Saved data entries
::::

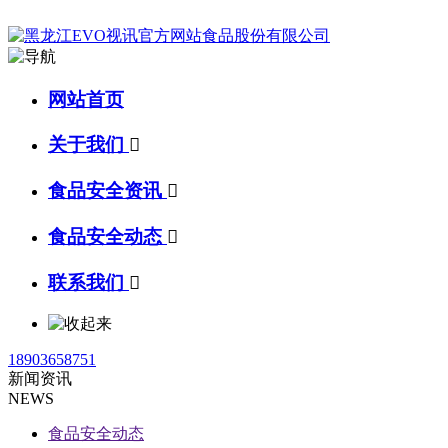
网站首页
关于我们

食品安全资讯

食品安全动态

联系我们

18903658751
新闻资讯
NEWS
食品安全动态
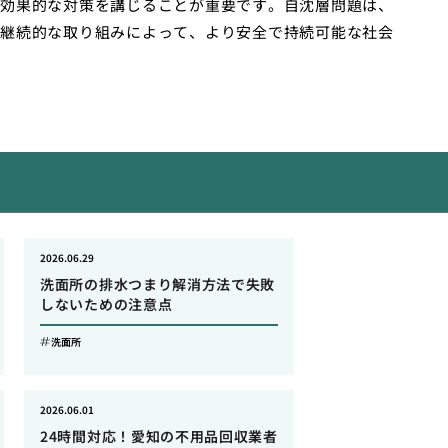
効果的な対策を講じることが重要です。自沈層問題は、
継続的な取り組みによって、より安全で持続可能な社会
2026.06.29
洗面所の排水つまり解消方法で失敗
しないための注意点
洗面所
2026.06.01
24時間対応！愛知の不用品回収業者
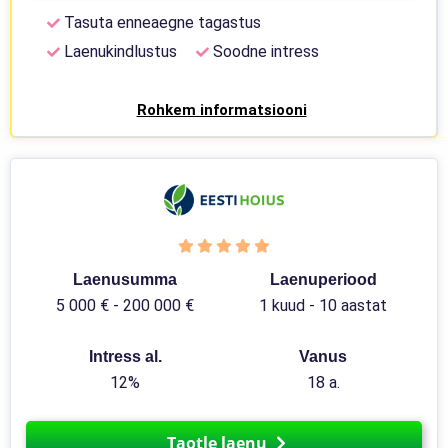
Tasuta enneaegne tagastus
Laenukindlustus
Soodne intress
Rohkem informatsiooni
Laenusumma
Laenuperiood
5 000 € - 200 000 €
1 kuud - 10 aastat
Intress al.
Vanus
12%
18 a.
Taotle laenu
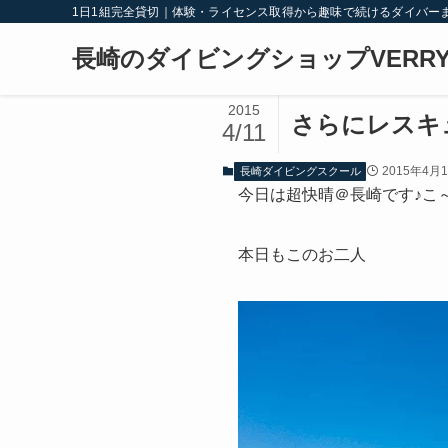
1日1組完全貸切｜体験・ライセンス取得から趣味で続けるダイバー
長崎のダイビングショップVERRY
2015
さらにレスキ
4/11
2015年4月
長崎ダイビングスクール
今日は超快晴＠長崎です♪こ
本日もこのお二人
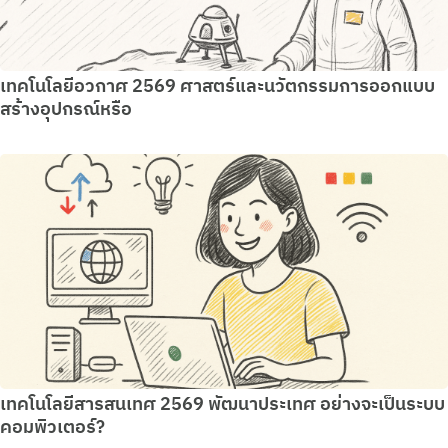
เทคโนโลยีอวกาศ 2569 ศาสตร์และนวัตกรรมการออกแบบ
สร้างอุปกรณ์หรือ
เทคโนโลยีสารสนเทศ 2569 พัฒนาประเทศ อย่างจะเป็นระบบ
คอมพิวเตอร์?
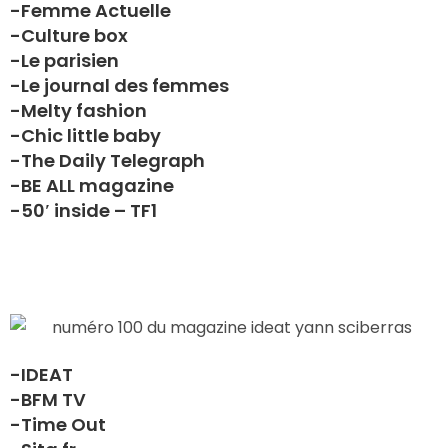
-Femme Actuelle
-Culture box
-Le parisien
-Le journal des femmes
-Melty fashion
-Chic little baby
-The Daily Telegraph
-BE ALL magazine
-50′ inside – TF1
-IDEAT
-BFM TV
-Time Out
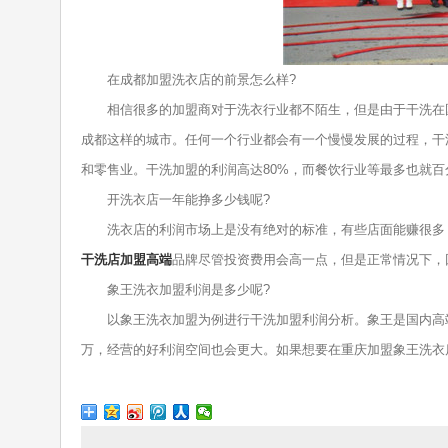
在成都加盟洗衣店的前景怎么样?
相信很多的加盟商对于洗衣行业都不陌生，但是由于干洗在国
成都这样的城市。任何一个行业都会有一个慢慢发展的过程，干
和零售业。干洗加盟的利润高达80%，而餐饮行业等最多也就
开洗衣店一年能挣多少钱呢?
洗衣店的利润市场上是没有绝对的标准，有些店面能赚很多，
干洗店加盟高端
品牌尽管投资费用会高一点，但是正常情况下，
象王洗衣加盟利润是多少呢?
以象王洗衣加盟为例进行干洗加盟利润分析。象王是国内高端
万，经营的好利润空间也会更大。如果想要在重庆加盟象王洗衣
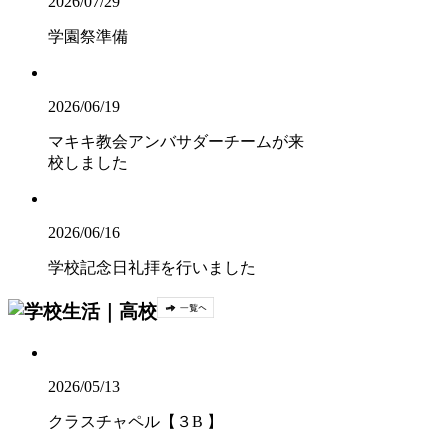
2026/07/29
学園祭準備
2026/06/19
マキキ教会アンバサダーチームが来
校しました
2026/06/16
学校記念日礼拝を行いました
2026/05/13
クラスチャペル【３B 】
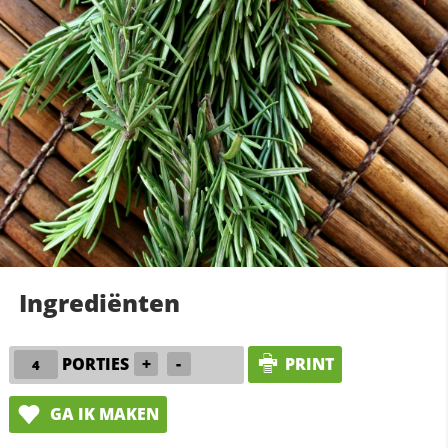
Ingrediënten
PORTIES
+
-
PRINT
GA IK MAKEN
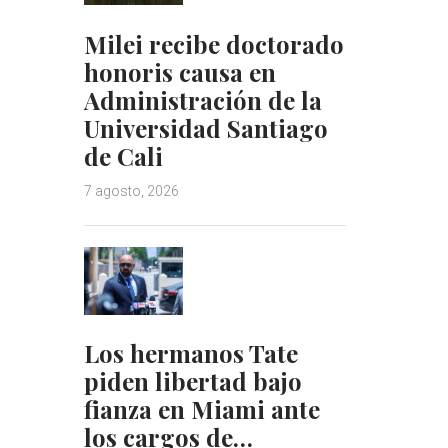
Milei recibe doctorado
honoris causa en
Administración de la
Universidad Santiago
de Cali
7 agosto, 2026
Los hermanos Tate
piden libertad bajo
fianza en Miami ante
los cargos de…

::::

| JOB ITEM |
Print the text of all the records above line for line, without changing anything. Leave the pictures out.

| COMPLETED TASK |
网站首页
关于我们

食品安全资讯

食品安全动态

联系我们

18903658751
新闻资讯
NEWS
食品安全动态
効果的な対策を講じることが重要です。自沈層問題は、
継続的な取り組みによって、より安全で持続可能な社会
2026.06.29
洗面所の排水つまり解消方法で失敗
しないための注意点
洗面所
2026.06.01
24時間対応！愛知の不用品回収業者
Tasuta enneaegne tagastus
Laenukindlustus
Soodne intress
Rohkem informatsiooni
Laenusumma
Laenuperiood
5 000 € - 200 000 €
1 kuud - 10 aastat
Intress al.
Vanus
12%
18 a.
Taotle laenu
1日1組完全貸切｜体験・ライセンス取得から趣味で続けるダイバー
長崎のダイビングショップVERRY
2015
さらにレスキ
4/11
2015年4月
長崎ダイビングスクール
今日は超快晴＠長崎です♪こ
本日もこのお二人
เทคโนโลยีอวกาศ 2569 ศาสตร์และนวัตกรรมการออกแบบ
สร้างอุปกรณ์หรือ
เทคโนโลยีสารสนเทศ 2569 พัฒนาประเทศ อย่างจะเป็นระบบ
คอมพิวเตอร์?
-Femme Actuelle
-Culture box
-Le parisien
-Le journal des femmes
-Melty fashion
-Chic little baby
-The Daily Telegraph
-BE ALL magazine
-50′ inside – TF1
-IDEAT
-BFM TV
-Time Out
在成都加盟洗衣店的前景怎么样?
相信很多的加盟商对于洗衣行业都不陌生，但是由于干洗在国
成都这样的城市。任何一个行业都会有一个慢慢发展的过程，干
和零售业。干洗加盟的利润高达80%，而餐饮行业等最多也就
开洗衣店一年能挣多少钱呢?
洗衣店的利润市场上是没有绝对的标准，有些店面能赚很多，
干洗店加盟高端
品牌尽管投资费用会高一点，但是正常情况下，
象王洗衣加盟利润是多少呢?
以象王洗衣加盟为例进行干洗加盟利润分析。象王是国内高端
万，经营的好利润空间也会更大。如果想要在重庆加盟象王洗衣
2026/07/29
学園祭準備
2026/06/19
マキキ教会アンバサダーチームが来
校しました
2026/06/16
学校記念日礼拝を行いました
2026/05/13
クラスチャペル【３B 】
Ingrediënten
PORTIES
+
-
PRINT
GA IK MAKEN
Milei recibe doctorado
honoris causa en
Administración de la
Universidad Santiago
de Cali
7 agosto, 2026
Los hermanos Tate
piden libertad bajo
fianza en Miami ante
los cargos de…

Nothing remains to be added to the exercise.